• _Text_:
.....

I am running non-equilibrium molecular dynamics (NEMD) simulations for CO2 flowing in the carbon nanotubes, with CO2 being treated as rigid three site linear molecule. The carbon nanotubes are treated as rigid as well. An eternal force is applied on each CO2 molecule to drive the fluid flow, and there hence exists a non-zero streaming velocity for the fluid. The lammps version I am using is 15 August 2015.
Although I am using the commands below to adjust the temperature of CO2, I know this is an unjustified method to follow, as the streaming velocity must be deducted before we thermostat the fluid.
fix 2 CO2 rigid/nvt molecule temp 300.0 300.0 100.0
fix 200 CO2 addforce 0.0 0.0 9.31E-04 every 1 # (for the external driving force)
However, it is given explicitly in the manual that the 2 NVT rigid fixes do not use any external compute to compute instantaneous temperature. This actually emphasis the fact that we cannot use compute temp/com and fix_modify to deduct the streaming velocity when we thermostat the fluid. So, are there any other possible ways to thermostat the fluid properly?
Nevertheless, I tried to change the command fix rigid/nvt list above to the following commands:
fix 2 CO2 rigid/nve molecule
fix 3 CO2 temp/berendsen 300.0 300. 100.0
fix 200 CO2 addforce 0.0 0.0 9.31E-04 every 1 # (for the external driving force)
compute CO2_tempcom CO2 temp/com
fix_modify 3 temp CO2_tempcom
I found, when I adjust the temperature of CO2 in this, the temperature increases with simulation time. More specifically the temperature goes up to thousands Kelvins when the simulation runs for 100 ns. However, the streaming velocity in this case stays steadily around 40 m/s (i.e. 4.0E-4 fs/A). So, I speculate that the combination of fix rigid/nve and berendsen thermostat do not work well in NEMD simulations, although they may work for equilibrium simulations.
One may suspect it is the fix_modify command that drives the temperature away. The truth is, even if I remove the fix_modify command, the temperature of the system faces the similar problem.
Considering the way I conducted the NEMD simulations, which I believe should have been widely used in many NEMD simulations, it therefore will benefit a wide range of MD simulations if someone can come up with a better solution regarding this. Certainly, if I haven’t made any conceptual mistakes in my simulations, developing the fix rigid source code to cove this type of simulations is the best solution.

.....

[Dataset items]
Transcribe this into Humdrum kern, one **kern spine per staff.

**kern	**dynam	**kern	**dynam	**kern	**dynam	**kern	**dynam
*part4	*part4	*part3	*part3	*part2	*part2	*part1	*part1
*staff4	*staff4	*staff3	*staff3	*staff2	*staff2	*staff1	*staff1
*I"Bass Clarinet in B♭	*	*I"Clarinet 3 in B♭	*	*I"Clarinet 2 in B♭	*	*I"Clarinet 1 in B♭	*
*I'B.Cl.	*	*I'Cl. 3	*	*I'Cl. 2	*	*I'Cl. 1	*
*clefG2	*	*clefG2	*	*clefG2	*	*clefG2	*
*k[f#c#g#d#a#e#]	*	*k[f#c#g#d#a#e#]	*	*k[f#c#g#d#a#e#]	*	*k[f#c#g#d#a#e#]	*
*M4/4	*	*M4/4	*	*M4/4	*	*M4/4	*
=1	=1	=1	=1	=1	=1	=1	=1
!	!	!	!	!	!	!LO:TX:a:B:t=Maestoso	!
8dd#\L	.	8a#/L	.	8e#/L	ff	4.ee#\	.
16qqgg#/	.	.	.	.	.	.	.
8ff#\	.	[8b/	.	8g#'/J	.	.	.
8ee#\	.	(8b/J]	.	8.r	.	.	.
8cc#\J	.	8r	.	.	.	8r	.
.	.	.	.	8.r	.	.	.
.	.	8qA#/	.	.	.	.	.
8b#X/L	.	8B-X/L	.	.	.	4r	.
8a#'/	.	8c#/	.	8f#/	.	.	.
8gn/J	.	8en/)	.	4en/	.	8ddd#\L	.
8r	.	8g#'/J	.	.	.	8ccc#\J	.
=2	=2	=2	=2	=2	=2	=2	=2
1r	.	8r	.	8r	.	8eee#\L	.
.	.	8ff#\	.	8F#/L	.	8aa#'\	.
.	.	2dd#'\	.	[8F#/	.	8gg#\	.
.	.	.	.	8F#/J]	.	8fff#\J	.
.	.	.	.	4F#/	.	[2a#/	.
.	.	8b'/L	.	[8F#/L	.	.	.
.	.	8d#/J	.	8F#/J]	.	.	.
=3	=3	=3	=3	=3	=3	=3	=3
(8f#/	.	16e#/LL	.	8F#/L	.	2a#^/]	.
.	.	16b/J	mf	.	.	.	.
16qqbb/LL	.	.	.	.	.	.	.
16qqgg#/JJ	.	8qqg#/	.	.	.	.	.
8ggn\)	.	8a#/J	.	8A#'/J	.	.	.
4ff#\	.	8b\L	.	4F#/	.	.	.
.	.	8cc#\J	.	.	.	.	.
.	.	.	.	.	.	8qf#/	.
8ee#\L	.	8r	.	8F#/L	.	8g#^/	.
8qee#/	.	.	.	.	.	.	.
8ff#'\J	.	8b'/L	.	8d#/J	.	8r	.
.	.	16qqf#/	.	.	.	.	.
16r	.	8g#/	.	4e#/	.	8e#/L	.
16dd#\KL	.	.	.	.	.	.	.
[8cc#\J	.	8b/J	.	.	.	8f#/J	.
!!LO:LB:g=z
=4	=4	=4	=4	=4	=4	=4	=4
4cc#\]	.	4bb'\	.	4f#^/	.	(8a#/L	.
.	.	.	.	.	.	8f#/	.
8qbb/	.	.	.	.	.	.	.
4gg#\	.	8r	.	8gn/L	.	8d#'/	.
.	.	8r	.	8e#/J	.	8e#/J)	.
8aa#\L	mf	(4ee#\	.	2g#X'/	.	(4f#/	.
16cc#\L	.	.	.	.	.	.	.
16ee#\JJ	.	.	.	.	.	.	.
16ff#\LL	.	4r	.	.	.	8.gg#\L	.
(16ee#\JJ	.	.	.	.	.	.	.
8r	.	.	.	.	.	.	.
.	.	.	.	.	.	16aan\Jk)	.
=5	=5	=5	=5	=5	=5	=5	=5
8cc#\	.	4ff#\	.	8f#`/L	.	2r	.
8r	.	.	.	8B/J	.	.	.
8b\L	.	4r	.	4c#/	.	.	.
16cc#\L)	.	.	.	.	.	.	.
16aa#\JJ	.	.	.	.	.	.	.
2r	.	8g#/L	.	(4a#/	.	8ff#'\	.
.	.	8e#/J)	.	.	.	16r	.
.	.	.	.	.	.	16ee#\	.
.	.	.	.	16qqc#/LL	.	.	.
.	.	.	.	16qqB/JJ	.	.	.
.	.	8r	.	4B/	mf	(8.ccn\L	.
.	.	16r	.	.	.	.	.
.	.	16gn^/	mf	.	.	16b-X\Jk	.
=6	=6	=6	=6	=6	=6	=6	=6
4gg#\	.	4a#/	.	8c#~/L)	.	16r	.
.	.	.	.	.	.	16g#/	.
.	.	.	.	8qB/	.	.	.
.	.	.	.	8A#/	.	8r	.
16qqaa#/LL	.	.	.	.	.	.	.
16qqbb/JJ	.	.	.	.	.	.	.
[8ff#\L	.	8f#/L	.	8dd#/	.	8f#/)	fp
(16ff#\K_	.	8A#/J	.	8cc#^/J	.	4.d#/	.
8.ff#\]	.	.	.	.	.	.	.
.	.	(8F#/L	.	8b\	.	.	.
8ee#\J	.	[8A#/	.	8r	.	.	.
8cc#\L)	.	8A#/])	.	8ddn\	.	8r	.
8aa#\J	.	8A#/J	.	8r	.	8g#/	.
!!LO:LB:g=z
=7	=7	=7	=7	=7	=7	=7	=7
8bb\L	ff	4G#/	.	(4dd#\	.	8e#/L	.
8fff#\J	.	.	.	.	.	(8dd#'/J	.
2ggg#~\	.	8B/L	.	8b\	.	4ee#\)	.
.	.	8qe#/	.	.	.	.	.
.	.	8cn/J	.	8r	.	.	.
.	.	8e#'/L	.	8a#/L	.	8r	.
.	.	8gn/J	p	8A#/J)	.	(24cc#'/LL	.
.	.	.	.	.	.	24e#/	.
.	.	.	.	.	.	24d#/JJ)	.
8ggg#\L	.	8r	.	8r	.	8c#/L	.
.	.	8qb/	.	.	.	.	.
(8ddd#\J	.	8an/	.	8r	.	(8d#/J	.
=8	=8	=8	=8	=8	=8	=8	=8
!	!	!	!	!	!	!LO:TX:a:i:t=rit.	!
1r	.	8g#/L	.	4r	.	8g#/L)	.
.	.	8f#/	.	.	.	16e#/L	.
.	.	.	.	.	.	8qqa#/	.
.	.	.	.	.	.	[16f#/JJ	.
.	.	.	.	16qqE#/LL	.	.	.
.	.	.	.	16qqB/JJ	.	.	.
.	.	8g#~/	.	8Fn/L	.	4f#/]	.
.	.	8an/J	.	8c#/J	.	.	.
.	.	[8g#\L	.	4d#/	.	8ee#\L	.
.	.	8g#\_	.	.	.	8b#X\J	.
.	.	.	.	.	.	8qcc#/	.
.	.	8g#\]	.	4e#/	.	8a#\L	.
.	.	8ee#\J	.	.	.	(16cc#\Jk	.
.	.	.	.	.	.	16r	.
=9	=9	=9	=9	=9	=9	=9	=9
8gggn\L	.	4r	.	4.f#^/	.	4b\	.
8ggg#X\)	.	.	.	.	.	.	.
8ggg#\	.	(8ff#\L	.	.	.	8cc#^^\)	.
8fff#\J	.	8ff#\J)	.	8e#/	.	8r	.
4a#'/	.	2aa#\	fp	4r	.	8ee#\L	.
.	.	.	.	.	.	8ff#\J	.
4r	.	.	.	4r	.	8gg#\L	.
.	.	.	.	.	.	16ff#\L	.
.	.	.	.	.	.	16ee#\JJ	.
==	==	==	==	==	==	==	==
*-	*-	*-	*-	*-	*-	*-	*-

.....

• _Objectives_:
1 > Answer these questions from the post:
(a) Which LAMMPS version is being used?
(b) As what kind of molecule is CO2 treated?
(c) Around what value does the streaming velocity stay in the rigid/nve and Berendsen run?
2 > Please transcribe the post word for word, starting at "compute CO2_tempcom CO2" and ending at "the similar problem.".
The items aren't needed here.

• _Final answers_:
1 >
(a) 15 August 2015
(b) A rigid three site linear molecule
(c) About 40 m/s (4.0E-4 fs/A)

2 >
compute CO2_tempcom CO2 temp/com
fix_modify 3 temp CO2_tempcom
I found, when I adjust the temperature of CO2 in this, the temperature increases with simulation time. More specifically the temperature goes up to thousands Kelvins when the simulation runs for 100 ns. However, the streaming velocity in this case stays steadily around 40 m/s (i.e. 4.0E-4 fs/A). So, I speculate that the combination of fix rigid/nve and berendsen thermostat do not work well in NEMD simulations, although they may work for equilibrium simulations.
One may suspect it is the fix_modify command that drives the temperature away. The truth is, even if I remove the fix_modify command, the temperature of the system faces the similar problem.